ParquetDatasetBlockDataStore

Documentation for eth_defi.event_reader.parquet_block_data_store.ParquetDatasetBlockDataStore Python class.

class ParquetDatasetBlockDataStore[source]

Store block data as Parquet dataset.

  • Partitions are keyed by block number.

  • Partitioning allows fast incremental updates, by overwriting the last two partitions,

Methods summary

__init__(path[, partition_size])

param path

floor_block_number_to_partition_start(n)

is_virgin()

Has this store any stored data.

load([since_block_number])

Load data from parquet.

peak_last_block()

Return the last block number stored on the disk.

save(df[, since_block_number, ...])

Save all data from parquet.

save_incremental(df)

Write all partitions we are missing from the data.

__init__(path, partition_size=100000)[source]
Parameters
  • path (pathlib.Path) – Directory and a metadata file there

  • partition_size

is_virgin()[source]

Has this store any stored data.

Returns

There is data to load.

Return type

bool

load(since_block_number=0)[source]

Load data from parquet.

Parameters

since_block_number (int) – May return earlier rows than this if a block is a middle of a partition

Return type

pandas.core.frame.DataFrame

save(df, since_block_number=0, check_contains_all_blocks=True)[source]
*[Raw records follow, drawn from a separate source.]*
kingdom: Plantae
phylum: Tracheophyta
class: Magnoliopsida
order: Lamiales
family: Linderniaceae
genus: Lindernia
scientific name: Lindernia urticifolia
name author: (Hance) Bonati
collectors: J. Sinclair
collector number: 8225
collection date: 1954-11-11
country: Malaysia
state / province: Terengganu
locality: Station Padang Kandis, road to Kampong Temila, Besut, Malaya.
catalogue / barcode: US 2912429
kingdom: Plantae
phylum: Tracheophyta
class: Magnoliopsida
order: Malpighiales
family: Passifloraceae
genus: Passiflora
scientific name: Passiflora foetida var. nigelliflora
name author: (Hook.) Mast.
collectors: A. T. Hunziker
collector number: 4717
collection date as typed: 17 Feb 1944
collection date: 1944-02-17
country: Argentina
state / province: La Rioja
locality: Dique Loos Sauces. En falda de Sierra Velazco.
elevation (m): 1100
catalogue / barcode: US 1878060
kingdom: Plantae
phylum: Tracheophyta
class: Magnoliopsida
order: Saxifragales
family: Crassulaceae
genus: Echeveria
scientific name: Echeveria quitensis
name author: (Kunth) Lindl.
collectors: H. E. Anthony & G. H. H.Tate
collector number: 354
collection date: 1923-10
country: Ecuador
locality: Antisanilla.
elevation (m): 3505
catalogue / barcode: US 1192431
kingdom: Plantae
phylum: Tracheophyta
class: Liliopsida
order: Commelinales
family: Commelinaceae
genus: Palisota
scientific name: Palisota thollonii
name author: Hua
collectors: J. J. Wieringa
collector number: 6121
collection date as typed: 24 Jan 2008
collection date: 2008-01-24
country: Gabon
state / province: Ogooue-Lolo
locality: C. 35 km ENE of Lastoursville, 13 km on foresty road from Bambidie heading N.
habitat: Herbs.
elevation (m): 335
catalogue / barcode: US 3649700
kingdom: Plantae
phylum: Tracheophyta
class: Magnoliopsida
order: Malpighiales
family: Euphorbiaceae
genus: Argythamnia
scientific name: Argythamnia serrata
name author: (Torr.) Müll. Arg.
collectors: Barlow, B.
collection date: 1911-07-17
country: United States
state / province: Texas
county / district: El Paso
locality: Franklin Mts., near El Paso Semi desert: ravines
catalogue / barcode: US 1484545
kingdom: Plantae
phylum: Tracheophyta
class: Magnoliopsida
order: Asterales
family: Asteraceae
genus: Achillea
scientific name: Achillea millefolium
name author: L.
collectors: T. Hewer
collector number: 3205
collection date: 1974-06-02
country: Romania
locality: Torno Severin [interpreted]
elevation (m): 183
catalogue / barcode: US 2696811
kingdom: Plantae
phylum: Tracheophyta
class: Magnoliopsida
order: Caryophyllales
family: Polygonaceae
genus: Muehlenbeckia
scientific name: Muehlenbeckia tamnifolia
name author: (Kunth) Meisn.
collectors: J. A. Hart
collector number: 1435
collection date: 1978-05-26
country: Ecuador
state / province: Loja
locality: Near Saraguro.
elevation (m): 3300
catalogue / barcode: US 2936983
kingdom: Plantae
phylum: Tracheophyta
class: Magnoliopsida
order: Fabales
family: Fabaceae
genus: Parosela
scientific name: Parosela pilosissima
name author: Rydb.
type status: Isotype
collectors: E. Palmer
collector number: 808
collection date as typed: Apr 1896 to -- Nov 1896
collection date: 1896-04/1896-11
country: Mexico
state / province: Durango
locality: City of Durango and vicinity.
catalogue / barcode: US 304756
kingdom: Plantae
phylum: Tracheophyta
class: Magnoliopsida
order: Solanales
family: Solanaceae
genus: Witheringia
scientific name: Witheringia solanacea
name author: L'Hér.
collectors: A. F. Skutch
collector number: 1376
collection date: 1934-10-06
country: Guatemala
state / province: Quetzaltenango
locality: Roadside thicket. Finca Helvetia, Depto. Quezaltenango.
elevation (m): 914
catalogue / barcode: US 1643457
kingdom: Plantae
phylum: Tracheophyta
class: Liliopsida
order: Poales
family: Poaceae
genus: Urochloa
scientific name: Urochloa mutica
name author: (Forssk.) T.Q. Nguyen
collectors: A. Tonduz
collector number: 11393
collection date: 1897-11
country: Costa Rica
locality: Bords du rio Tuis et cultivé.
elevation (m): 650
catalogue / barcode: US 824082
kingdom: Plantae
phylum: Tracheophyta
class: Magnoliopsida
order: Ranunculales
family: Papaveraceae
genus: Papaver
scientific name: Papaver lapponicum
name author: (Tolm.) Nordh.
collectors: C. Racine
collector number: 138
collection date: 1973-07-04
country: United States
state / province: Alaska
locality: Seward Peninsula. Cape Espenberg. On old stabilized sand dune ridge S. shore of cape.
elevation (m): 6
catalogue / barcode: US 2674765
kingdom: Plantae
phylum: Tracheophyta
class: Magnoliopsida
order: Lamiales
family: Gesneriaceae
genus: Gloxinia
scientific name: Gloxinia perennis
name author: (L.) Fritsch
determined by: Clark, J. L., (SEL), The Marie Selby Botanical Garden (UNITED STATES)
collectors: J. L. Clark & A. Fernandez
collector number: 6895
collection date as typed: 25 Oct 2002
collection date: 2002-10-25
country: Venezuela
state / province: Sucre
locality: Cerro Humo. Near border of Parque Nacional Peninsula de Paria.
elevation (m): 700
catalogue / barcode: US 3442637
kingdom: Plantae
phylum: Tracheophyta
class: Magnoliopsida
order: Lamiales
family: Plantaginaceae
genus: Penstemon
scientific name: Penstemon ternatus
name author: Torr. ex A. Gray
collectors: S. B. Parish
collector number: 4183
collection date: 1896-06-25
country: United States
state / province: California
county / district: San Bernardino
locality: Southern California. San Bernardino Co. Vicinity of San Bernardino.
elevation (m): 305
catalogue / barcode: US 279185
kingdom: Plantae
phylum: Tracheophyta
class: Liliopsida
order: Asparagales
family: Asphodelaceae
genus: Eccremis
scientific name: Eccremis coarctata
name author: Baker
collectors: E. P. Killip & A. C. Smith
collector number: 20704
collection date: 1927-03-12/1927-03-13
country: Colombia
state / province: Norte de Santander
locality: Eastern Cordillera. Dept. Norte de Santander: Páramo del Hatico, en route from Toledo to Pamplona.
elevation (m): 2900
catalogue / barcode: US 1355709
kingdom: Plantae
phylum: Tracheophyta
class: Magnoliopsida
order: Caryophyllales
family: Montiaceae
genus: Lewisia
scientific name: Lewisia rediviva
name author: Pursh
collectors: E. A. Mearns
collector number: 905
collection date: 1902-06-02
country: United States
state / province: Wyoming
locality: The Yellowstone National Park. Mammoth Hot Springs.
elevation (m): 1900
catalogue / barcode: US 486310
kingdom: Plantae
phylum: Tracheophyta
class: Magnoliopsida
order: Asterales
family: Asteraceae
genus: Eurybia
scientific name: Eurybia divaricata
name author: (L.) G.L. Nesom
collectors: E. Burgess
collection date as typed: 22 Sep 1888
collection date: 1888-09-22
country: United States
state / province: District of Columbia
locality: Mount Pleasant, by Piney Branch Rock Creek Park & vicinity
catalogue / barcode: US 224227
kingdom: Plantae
Save all data from parquet.

If there are existing block headers written, any data will be overwritten on per partition basis.

Parameters
  • since_block_number (int) – Write only the latest data after this block number (inclusive)

  • check_contains_all_blocks – Check that we have at least one data record for every block. Note that trades might not happen on every block.

  • df (pandas.core.frame.DataFrame) –

save_incremental(df)[source]

Write all partitions we are missing from the data.

  • We need to write minimum two partitions

  • There might be gaps in data we can write

  • There might be gaps data on disk we have already written

  • Do some heurestics what to write

Parameters

df (pandas.core.frame.DataFrame) –

Return type

Tuple[int, int]

peak_last_block()[source]

Return the last block number stored on the disk.

Return type

Optional[int]